(ABOUT THIS EXERCISE):
When the listing below reaches the line that has "caption='Downloads Broken down", start reproducing exactly; stop after the line that has "## Development", and drop the pictures.

(DATA EXTRACT):
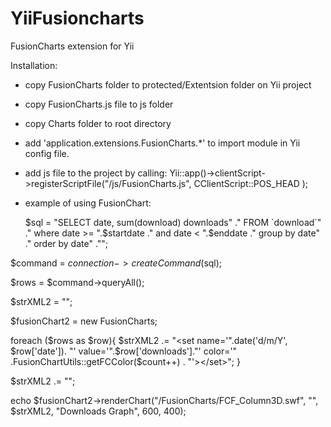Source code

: YiiFusioncharts
===============

FusionCharts extension for Yii

Installation:

- copy FusionCharts folder to protected/Extentsion folder on Yii project
- copy FusionCharts.js file to js folder
- copy Charts folder to root directory
- add 'application.extensions.FusionCharts.*' to import module in Yii config file.
- add js file to the project by calling:
  Yii::app()->clientScript->registerScriptFile("/js/FusionCharts.js", CClientScript::POS_HEAD );
- example of using FusionChart:

  $sql = "SELECT date, sum(download) downloads"
	." FROM `download`"
	." where date >= ".$startdate
	." and date < ".$enddate
	." group by date"
	." order by date"
	."";
	
 $command = $connection->createCommand($sql);
 
 $rows = $command->queryAll();
 
 $strXML2 = "<graph caption='Downloads Broken down by date' formatNumberScale='0' decimalPrecision='0' >";
 
 $fusionChart2 = new FusionCharts;
 
 foreach ($rows as $row){
 	$strXML2 .= "\<set name='".date('d/m/Y', $row['date']). "' value='".$row['downloads']."' color='" .FusionChartUtils::getFCColor($count++) . "'\>\</set\>";
 }
 
 $strXML2 .= "</graph>";
 
 echo $fusionChart2->renderChart("/FusionCharts/FCF_Column3D.swf", "", $strXML2, "Downloads Graph", 600, 400);

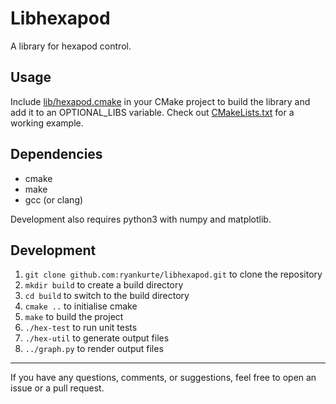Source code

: # Libhexapod

A library for hexapod control.

## Usage

Include [lib/hexapod.cmake](lib/hexapod.cmake) in your CMake project to build the library and add it to an OPTIONAL_LIBS variable. Check out [CMakeLists.txt](CMakeLists.txt) for a working example.

## Dependencies

- cmake
- make
- gcc (or clang)

Development also requires python3 with numpy and matplotlib.

## Development

1. `git clone github.com:ryankurte/libhexapod.git` to clone the repository 
2. `mkdir build` to create a build directory
3. `cd build` to switch to the build directory 
4. `cmake ..` to initialise cmake 
5. `make` to build the project
6. `./hex-test` to run unit tests
7. `./hex-util` to generate output files
8. `../graph.py` to render output files


------

If you have any questions, comments, or suggestions, feel free to open an issue or a pull request.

(RESULT OF THE TASK):
 $strXML2 = "<graph caption='Downloads Broken down by date' formatNumberScale='0' decimalPrecision='0' >";
 
 $fusionChart2 = new FusionCharts;
 
 foreach ($rows as $row){
 	$strXML2 .= "\<set name='".date('d/m/Y', $row['date']). "' value='".$row['downloads']."' color='" .FusionChartUtils::getFCColor($count++) . "'\>\</set\>";
 }
 
 $strXML2 .= "</graph>";
 
 echo $fusionChart2->renderChart("/FusionCharts/FCF_Column3D.swf", "", $strXML2, "Downloads Graph", 600, 400);

Source code

: # Libhexapod

A library for hexapod control.

## Usage

Include [lib/hexapod.cmake](lib/hexapod.cmake) in your CMake project to build the library and add it to an OPTIONAL_LIBS variable. Check out [CMakeLists.txt](CMakeLists.txt) for a working example.

## Dependencies

- cmake
- make
- gcc (or clang)

Development also requires python3 with numpy and matplotlib.

## Development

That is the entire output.